┌─ Text shown

[spark] branch branch-3.3 updated: [SPARK-39218][SS][PYTHON] Make foreachBatch streaming query stop gracefully

gurwls223 Thu, 19 May 2022 21:04:57 -0700

This is an automated email from the ASF dual-hosted git repository.

gurwls223 pushed a commit to branch branch-3.3
in repository https://gitbox.apache.org/repos/asf/spark.git



The following commit(s) were added to refs/heads/branch-3.3 by this push:
     new e8e330fbbca [SPARK-39218][SS][PYTHON] Make foreachBatch streaming 
query stop gracefully
e8e330fbbca is described below

commit e8e330fbbca5452e9af0a78e5f2cfae0cc6be134
Author: Hyukjin Kwon <[email protected]>
AuthorDate: Fri May 20 13:02:17 2022 +0900

    [SPARK-39218][SS][PYTHON] Make foreachBatch streaming query stop gracefully
    
    ### What changes were proposed in this pull request?

└─
┌─ Data shown

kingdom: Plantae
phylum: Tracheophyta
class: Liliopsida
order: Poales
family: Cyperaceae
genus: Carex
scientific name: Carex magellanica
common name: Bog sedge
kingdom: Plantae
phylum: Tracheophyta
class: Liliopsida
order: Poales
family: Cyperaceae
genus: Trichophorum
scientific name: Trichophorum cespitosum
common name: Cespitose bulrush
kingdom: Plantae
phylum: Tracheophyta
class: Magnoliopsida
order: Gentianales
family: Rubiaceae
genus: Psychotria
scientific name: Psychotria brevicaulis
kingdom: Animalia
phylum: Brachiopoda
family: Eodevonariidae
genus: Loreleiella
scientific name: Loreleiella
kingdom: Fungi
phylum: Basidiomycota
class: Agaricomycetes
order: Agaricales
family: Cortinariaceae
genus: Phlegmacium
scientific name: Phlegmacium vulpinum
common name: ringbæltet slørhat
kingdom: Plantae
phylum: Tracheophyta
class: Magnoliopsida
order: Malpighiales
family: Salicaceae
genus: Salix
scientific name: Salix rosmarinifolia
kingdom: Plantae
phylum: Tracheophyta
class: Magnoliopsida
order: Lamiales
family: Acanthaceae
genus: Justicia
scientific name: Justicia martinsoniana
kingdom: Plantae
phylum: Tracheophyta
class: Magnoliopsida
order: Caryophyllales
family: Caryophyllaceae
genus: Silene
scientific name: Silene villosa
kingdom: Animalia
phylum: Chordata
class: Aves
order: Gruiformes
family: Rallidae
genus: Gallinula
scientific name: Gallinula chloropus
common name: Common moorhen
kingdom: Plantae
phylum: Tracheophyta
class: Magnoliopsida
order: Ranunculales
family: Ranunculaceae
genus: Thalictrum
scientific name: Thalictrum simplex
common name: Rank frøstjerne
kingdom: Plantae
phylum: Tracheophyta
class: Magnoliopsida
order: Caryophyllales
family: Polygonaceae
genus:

└─

Exercise objective: Echo the whole commit email back verbatim. The rows come from a different source than the commit email.

Result:
[spark] branch branch-3.3 updated: [SPARK-39218][SS][PYTHON] Make foreachBatch streaming query stop gracefully

gurwls223 Thu, 19 May 2022 21:04:57 -0700

This is an automated email from the ASF dual-hosted git repository.

gurwls223 pushed a commit to branch branch-3.3
in repository https://gitbox.apache.org/repos/asf/spark.git



The following commit(s) were added to refs/heads/branch-3.3 by this push:
     new e8e330fbbca [SPARK-39218][SS][PYTHON] Make foreachBatch streaming 
query stop gracefully
e8e330fbbca is described below

commit e8e330fbbca5452e9af0a78e5f2cfae0cc6be134
Author: Hyukjin Kwon <[email protected]>
AuthorDate: Fri May 20 13:02:17 2022 +0900

    [SPARK-39218][SS][PYTHON] Make foreachBatch streaming query stop gracefully
    
    ### What changes were proposed in this pull request?